Why isn't "-" recognized as an iterator of type in_filename? Perhaps I'm missing something obvious - any feedback would be greatly appreciated.

dzerbino commented 4 months ago

Hello @jluquette ,

Without going into implementation details, this is a curious side effect of the apply_paste function, which triggers an unexpected exception when the last parameter is "-" i.e. standard input.

Sorry for the inconvenience,

Daniel

jluquette commented 4 months ago

Thanks @dzerbino for the very quick response.

Is there a workaround? I've tried replacing the final - with an iterator that returns the original stream unmodified (e.g., scale 1 -), but that didn't work either. The apply function also has the same behavior, perhaps due to the same implementation quirk, so that won't solve my issue either unfortunately.

dzerbino commented 4 months ago

Hello again,

I've given it some thought, and although the code can always be improved, this would ultimately hit on a design contradiction.

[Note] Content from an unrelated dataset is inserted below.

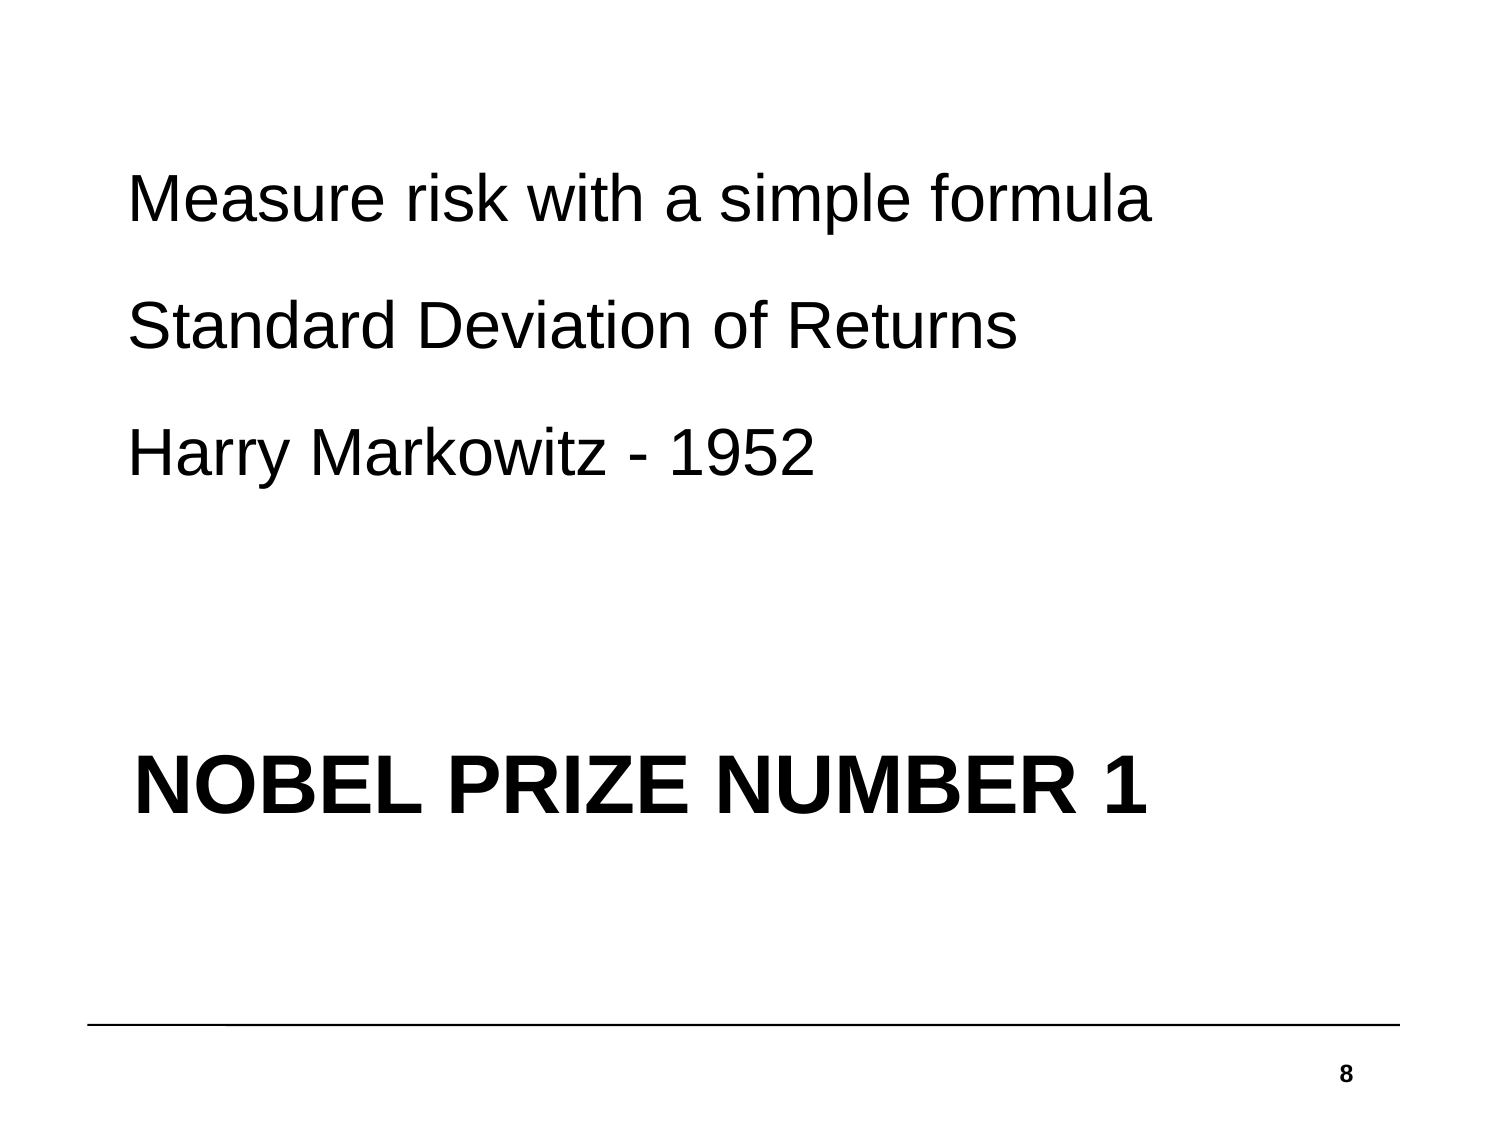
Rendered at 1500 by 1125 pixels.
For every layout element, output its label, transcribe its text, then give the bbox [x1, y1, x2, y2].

title Nobel Prize Number 1 [118, 722, 1394, 947]
list Measure risk with a simple formula Standard Deviation of Returns Harry Markowitz - 1952 [112, 249, 1388, 497]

Fundamentally, the apply and apply_paste operators apply a statistical function (in this case meanI) to an input dataset (e.g. standard input) along regions of interest (bins.bed). The regions of interest can overlap or not be sorted, meaning that WiggleTools needs a way to arbitrarily go backwards and forwards on the input dataset. This is quite easy when the input dataset is a file or a file-based iterator, but standard input being a stream creates a complication. The obvious workaround would be to buffer the entirety of standard input, but this would create an open ended memory liability that would break WiggleTools' memory-minimal design pattern.

In conclusion, the best workaround (which you found out already), is to save the input dataset onto a file, then process that with WiggleTools, essentially using the file system as a buffer. I appreciate that there are circumstances where you are disk-space limited and this can be tricky, but by the same token placing the burden onto memory (generally speaking a more limited resource) does not seem to me as a sustainable solution. If you are constrained by writing permissions, a possibility (in Linux) would be to write into the /tmp directory which set aside specifically for that kind of purpose.

Hope this helps,

Daniel

jluquette commented 4 months ago

Thanks for the explanation - that makes plenty of sense.

Perhaps it'd be worth mentioning in the documentation and/or pointing out the difference in the EBNF grammar? By the way, is there a more up-to-date documentation source than the GitHub README? Some things (like the cat reducer) aren't mentioned in there.

Really enjoying the tool - thanks for the great work.

dzerbino commented 4 months ago

The GitHub README is the only documentation. Indeed, there has been some drift in the documentation, I should review it.